Sąd Administracyjny Bawarii zmienił decyzję Najwyższego Sądu Administracyjnego i tym samym zezwolił na manifestację skrajnie prawicowej partii NPD z okazji 20. rocznicy śmierci Hessa. Demonstracja ma odbyć się w sobotę.
Narodowo-Demokratyczna Partia Niemiec odwołała się do bawarskiego trybunału od decyzji Najwyższego Sądu Administracyjnego, stosując wybieg prawny. NPD chciała początkowo przeprowadzić manifestację w bawarskiej miejscowości Wunsiedel, gdzie znajduje się grób Hessa. Odwołując się od wyroku organizatorzy manifestacji wystąpili o zezwolenie na manifestację w innej bawarskiej miejscowości - Graefenbergu.

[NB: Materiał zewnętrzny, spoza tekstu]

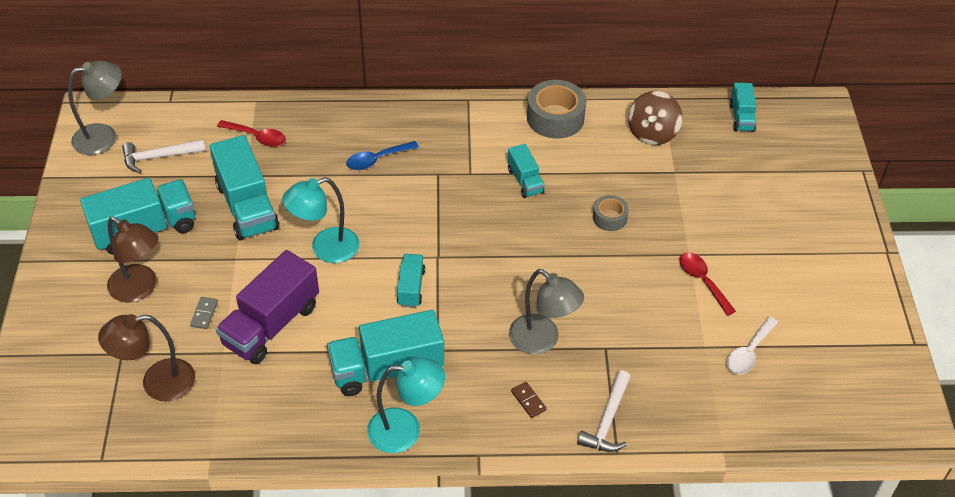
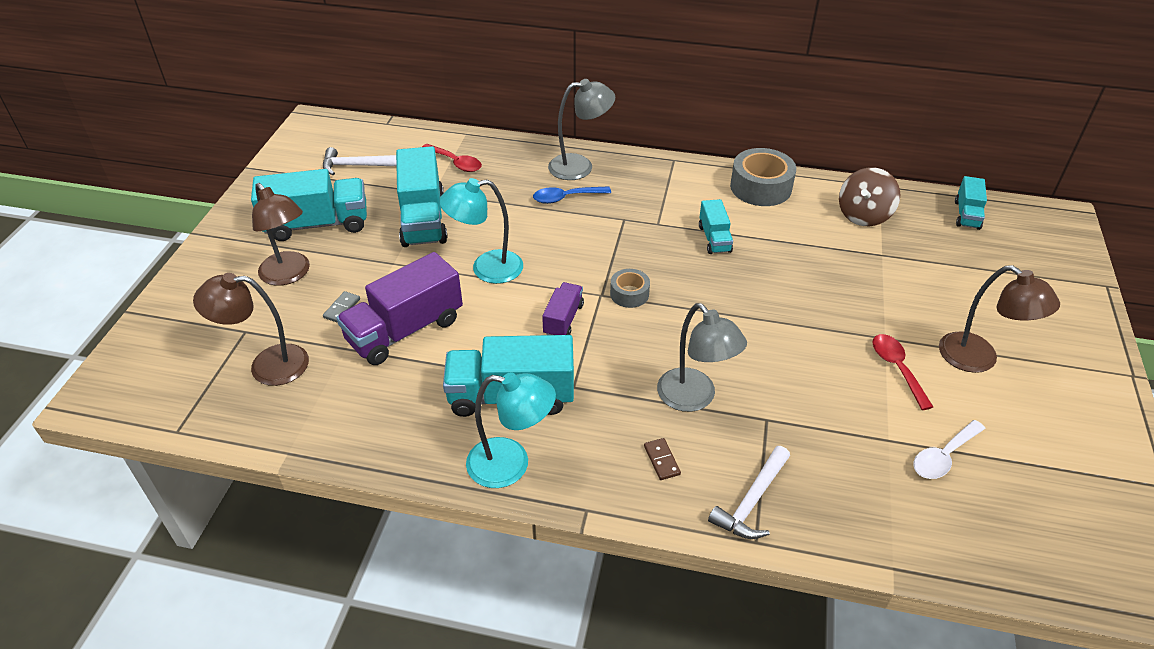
camera: 15 degrees right, 5 degrees down
grey lamp [68,61,122,155] -> grey lamp moved to [548,79,615,180]
turquoise truck [397,254,425,307] -> purple truck [542,282,584,335]
grey tape [593,195,629,231] -> grey tape moved to [610,269,650,308]
none -> brown lamp [939,265,1060,373]

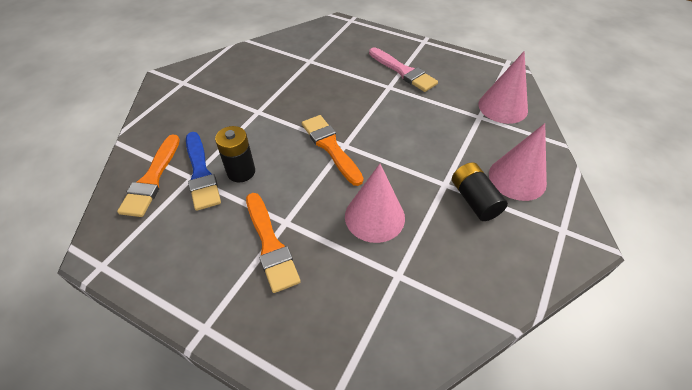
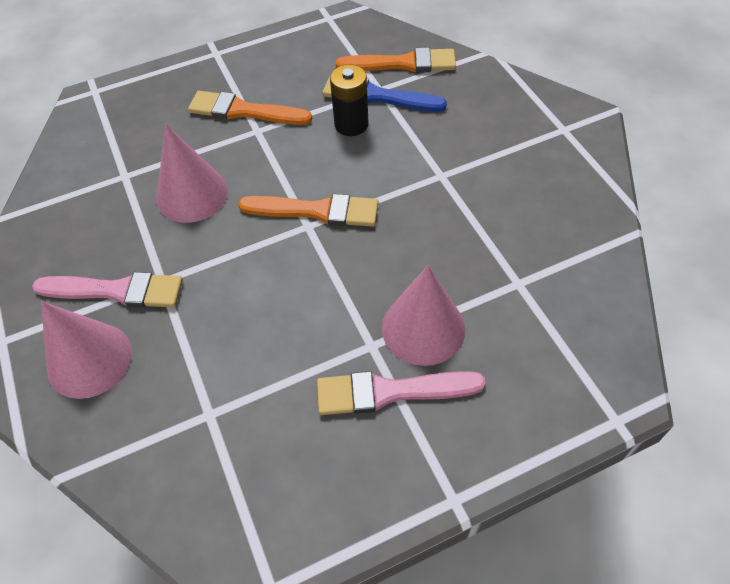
camera: 130 degrees right, 5 degrees up
orange brush [117,135,180,217] -> orange brush turned 135 degrees clockwise [336,47,456,73]
black battery [452,162,508,221] -> pink brush [32,272,183,308]
pink cone [478,51,528,124] -> pink cone moved to [382,265,465,366]

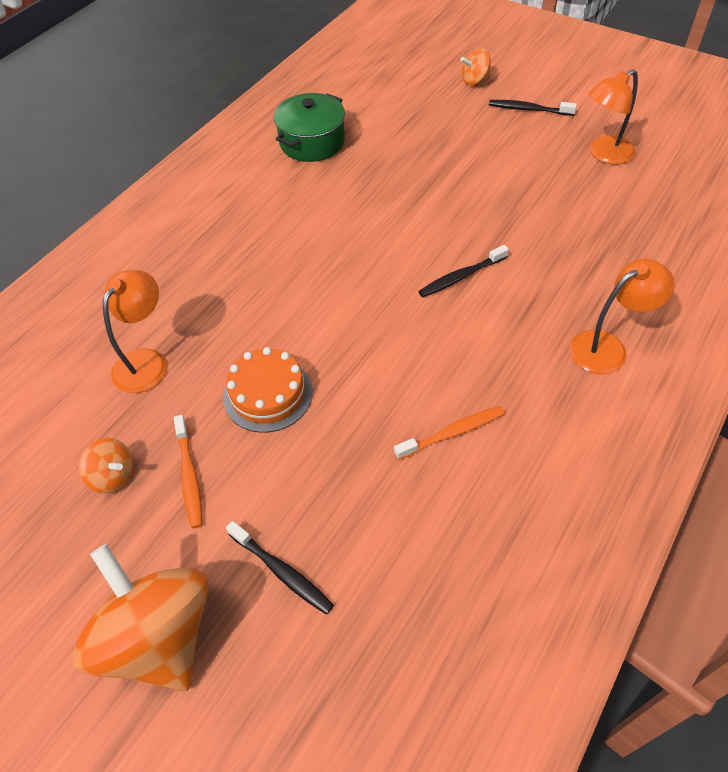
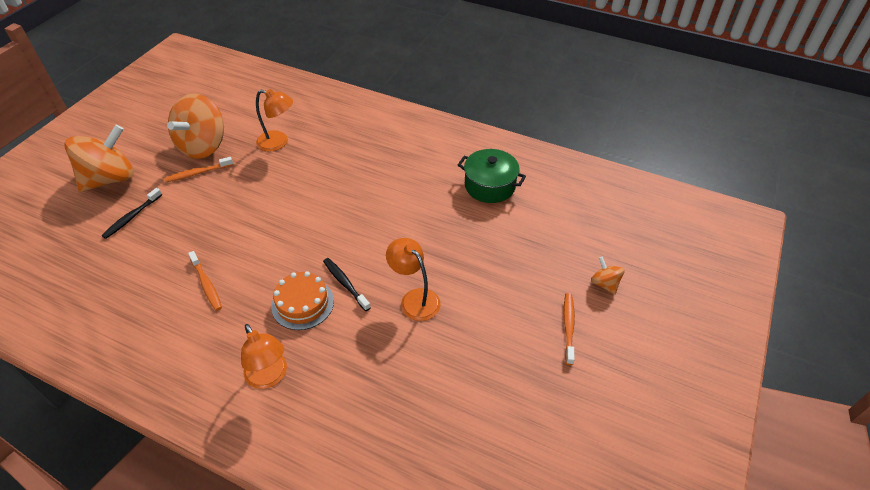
camera: 80 degrees right, 5 degrees down
orange spinning top [79,438,133,494] -> orange spinning top [167,93,224,159], size x2.23
orange cake [223,347,313,433] -> orange cake moved to [271,271,334,330]
black toothbrush [489,100,577,116] -> orange toothbrush [564,293,575,365]
orange lamp [589,69,638,164] -> orange lamp moved to [386,238,441,321]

Decyzją sądu jest oburzony burmistrz Graefenbergu Werner Wolf. Obawia się, że do miasta może ściągnąć w sobotę nawet około tysiąca "neonazistów", zważywszy, że sądy w innych krajach związkowych Niemiec kategorycznie sprzeciwiły się demonstracjom dla uczczenia pamięci jednego z najbliższych współpracowników Hitlera.
Kilka partii politycznych reprezentowanych w parlamencie wezwało w piątek swych zwolenników do zorganizowania w Graefenbergu kontrmanifestacji i "stawienia czoła neonazistom".
Zastępca Hitlera 17 sierpnia 1987 roku popełnił samobójstwo w berlińskim więzieniu Spandau. 93-letniego Hessa znaleziono powieszonego w celi w twierdzy Spandau, gdzie spędził 46 lat, stając się dla neonazistów swego rodzaju "męczennikiem sprawy". Był ostatnim "lokatorem" berlińskiej twierdzy Spandau.